Task →
Within the data below, copy each line where the string "metadata" is found.

[Dataset entries]
::::
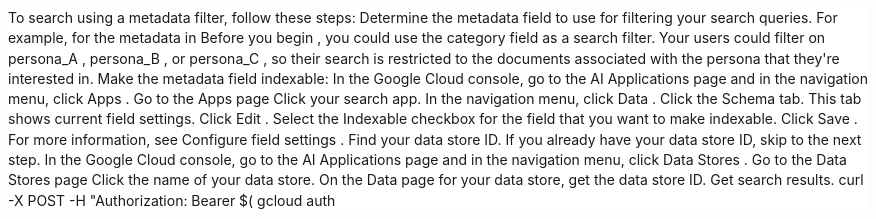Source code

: To search using a metadata filter, follow these steps:
Determine the metadata field to use for filtering your search queries. For
example, for the metadata in
Before you begin
, you could
use the
category
field as a search filter. Your users could filter on
persona_A
,
persona_B
, or
persona_C
, so their search is restricted to
the documents associated with the persona that they're interested in.
Make the metadata field indexable:
In the Google Cloud console, go to the
AI Applications
page and
in the navigation menu, click
Apps
.
Go to the Apps page
Click your search app.
In the navigation menu, click
Data
.
Click the
Schema
tab. This tab shows current field settings.
Click
Edit
.
Select the
Indexable
checkbox for the field that you want to make
indexable.
Click
Save
. For more information, see
Configure field settings
.
Find your data store ID. If you already have your data store
ID, skip to the next step.
In the Google Cloud console, go to the
AI Applications
page and
in the navigation menu, click
Data Stores
.
Go to the Data Stores page
Click the name of your data store.
On the
Data
page for your data store, get the data store ID.
Get search results.
curl
-X
POST
-H
"Authorization: Bearer
$(
gcloud
auth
::::
Solution for this task →
: To search using a metadata filter, follow these steps:
Determine the metadata field to use for filtering your search queries. For
example, for the metadata in
Make the metadata field indexable:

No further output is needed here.